**Given text:**
⟨

# Snook Season Feb 1 ST



## Kozlow (Oct 25, 2002)

Snook : Closed season in all state waters of the Atlantic Ocean north and east of the Dade-Monroe County Line, except in waters of Everglades National Park, during the months of June, July and August. Not less than 26 in.or more than 34 in. 

Guides are not allowed to keep a bag limit while on a paying charter. Closed season Dec-15 thru Jan 31 and June, July, Aug. 

$2.00 snook stamp required 
Daily Limit 2 
Snook 
Closed season in all state waters of the Atlantic Ocean south and west of the Dade-Monroe County Line, in all state waters of the Gulf of Mexico, and in waters of Everglades National Park, during the months of May, June, July, and August.

Not less than 26 in.or more than 34 in. Guides are not allowed to keep a bag limit while on a paying charter. Closed season Dec-15 thru Jan 31 and June, July, Aug. 
Daily Limit 1
$2.00 snook stamp required 

Gear up

T<---->Lines

Kozlow


----------



## Beachbms (Jan 10, 2003)

having not done any surf fishing this time of year in the past, hope this is not a nobrainer question. Do you catch snook in the surf and how?


----------



## Kozlow (Oct 25, 2002)

http://www.florida-outdoors.com/fssnook.htm http://www.fishsanibel.com/fish/centropomidae.htm#Common%20Snook 
I have caught them in the surf and in the
Banana river best fish you ever tasted in your life.
T<---->Lines
Kozlow


----------



## Beachbms (Jan 10, 2003)

Hey thanks Kozlow, sounds as though south of canaveral is best, may have to head down to your beach when the water warms a bit. thanks again!


----------



## The Bucket (Mar 4, 2001)

Hey KOZ,

How many snook have you landed ? Biggest ?? Peferred technique/catch method ??? Tastes like ???? Based on all the great things `bout Snook I heard I was hard after'em.

Wild Bill & I saw 2 or 3 caught on live shrimp off Bokeelia pier over Thanksgiving - always a bridesmaid never a bride  

Also hear they'll eat a yozuri ?!

Hey Jighead, What is West/Gulf Coast FLA regs on Snook ? Was open over Thanksigiving for Snook >28" and was a 1 or 2 bag limit ?? And hey did we need a Snook stamp there also to keep one 

Dress warm & go fish,

`bucket


----------



## Jighead (Dec 1, 2002)

⟩

**Raw data:**
⟨

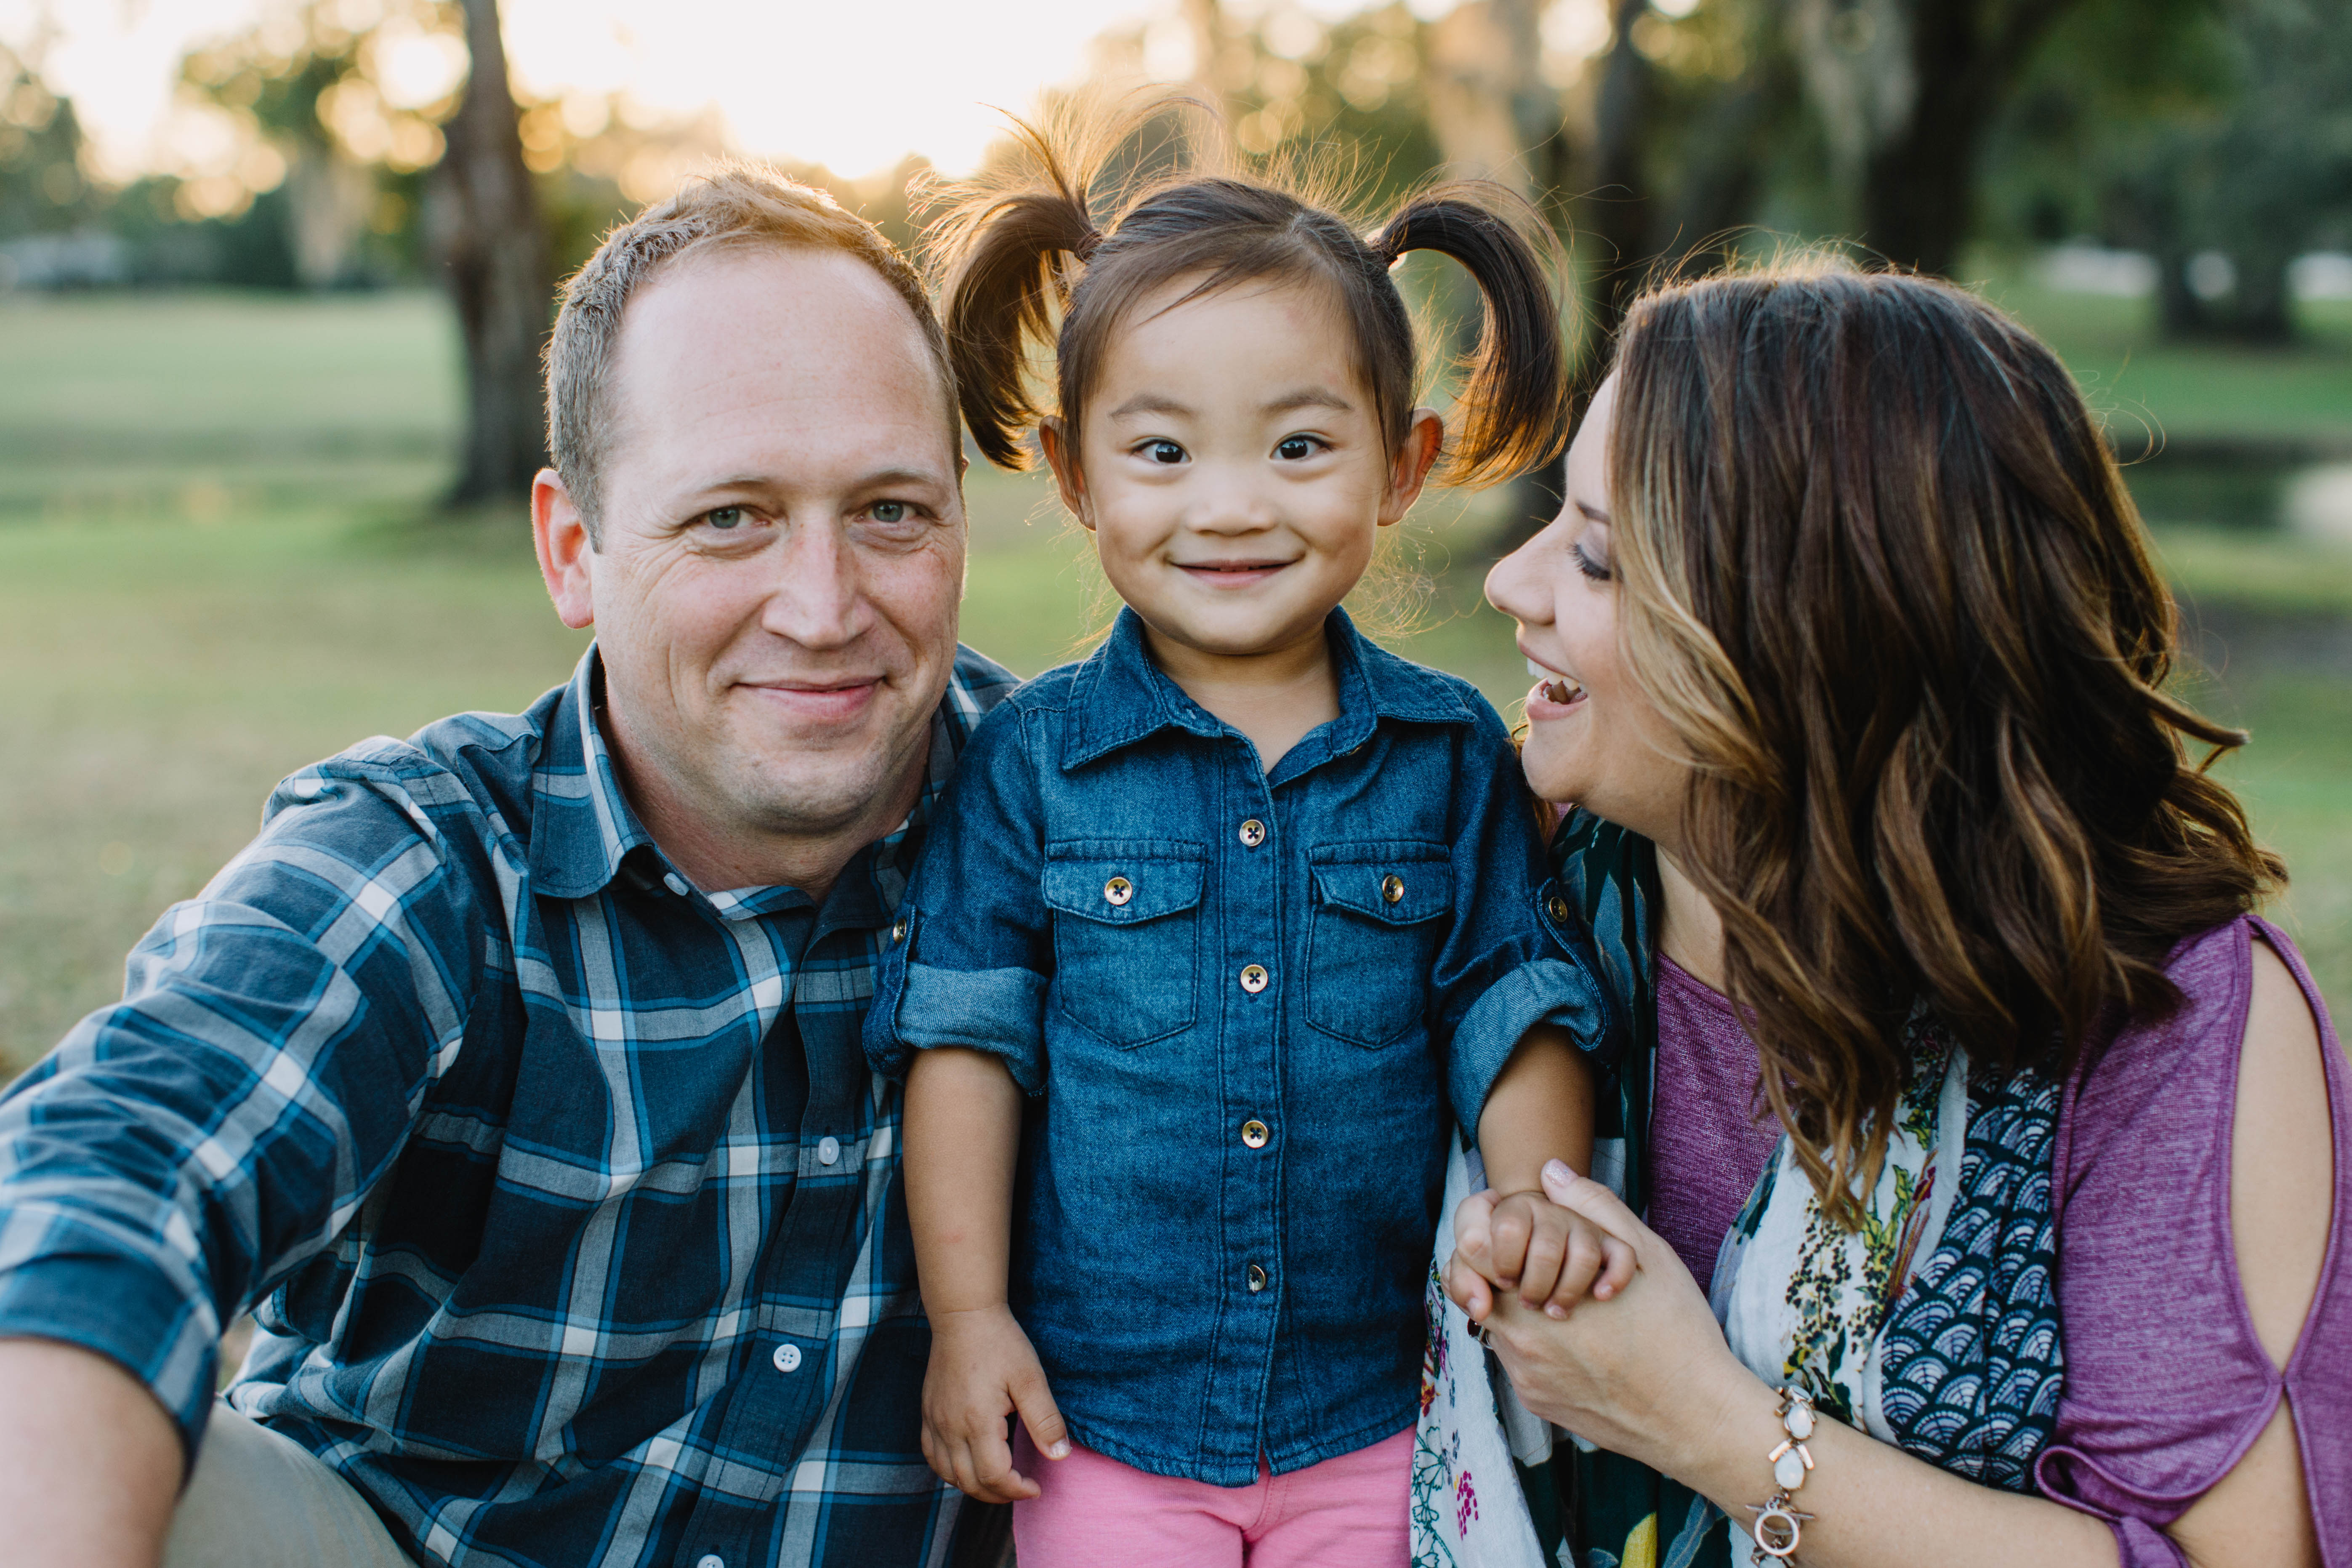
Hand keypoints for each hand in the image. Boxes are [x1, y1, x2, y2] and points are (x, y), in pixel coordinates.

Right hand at [920, 1305, 1070, 1502]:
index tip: (1036, 1486)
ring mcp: (935, 1421)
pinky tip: (967, 1465)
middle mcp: (950, 1427)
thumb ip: (1045, 1420)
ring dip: (974, 1486)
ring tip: (1000, 1480)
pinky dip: (949, 1470)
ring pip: (948, 1474)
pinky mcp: (927, 1412)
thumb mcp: (1030, 1379)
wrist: (964, 1315)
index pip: (994, 1476)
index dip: (1017, 1489)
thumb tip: (1060, 1455)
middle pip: (970, 1482)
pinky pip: (932, 1456)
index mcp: (978, 1421)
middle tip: (1022, 1487)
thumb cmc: (1000, 1343)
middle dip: (999, 1494)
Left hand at [1446, 1160, 1754, 1471]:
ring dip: (1524, 1309)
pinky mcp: (1538, 1404)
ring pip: (1501, 1327)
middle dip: (1505, 1271)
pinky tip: (1584, 1343)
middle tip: (1543, 1266)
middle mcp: (1518, 1343)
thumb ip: (1591, 1207)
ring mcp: (1525, 1379)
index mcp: (1532, 1297)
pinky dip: (1541, 1346)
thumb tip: (1550, 1173)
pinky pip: (1522, 1363)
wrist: (1697, 1417)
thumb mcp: (1643, 1253)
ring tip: (1572, 1304)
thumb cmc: (1677, 1330)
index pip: (1470, 1256)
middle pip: (1482, 1290)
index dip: (1485, 1235)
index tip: (1510, 1232)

⟩

**Work instructions:**
a) In the snook season thread, off which pier did The Bucket see snook caught on live shrimp?
b) Write out the passage of the snook season thread from "Hey Jighead, What" up to and including "(Dec 1, 2002)", word for word.

**Solutions to the exercise:**
a) Bokeelia pier

b)
Hey Jighead, What is West/Gulf Coast FLA regs on Snook ? Was open over Thanksigiving for Snook >28" and was a 1 or 2 bag limit ?? And hey did we need a Snook stamp there also to keep one 

Dress warm & go fish,

`bucket


----------



## Jighead (Dec 1, 2002)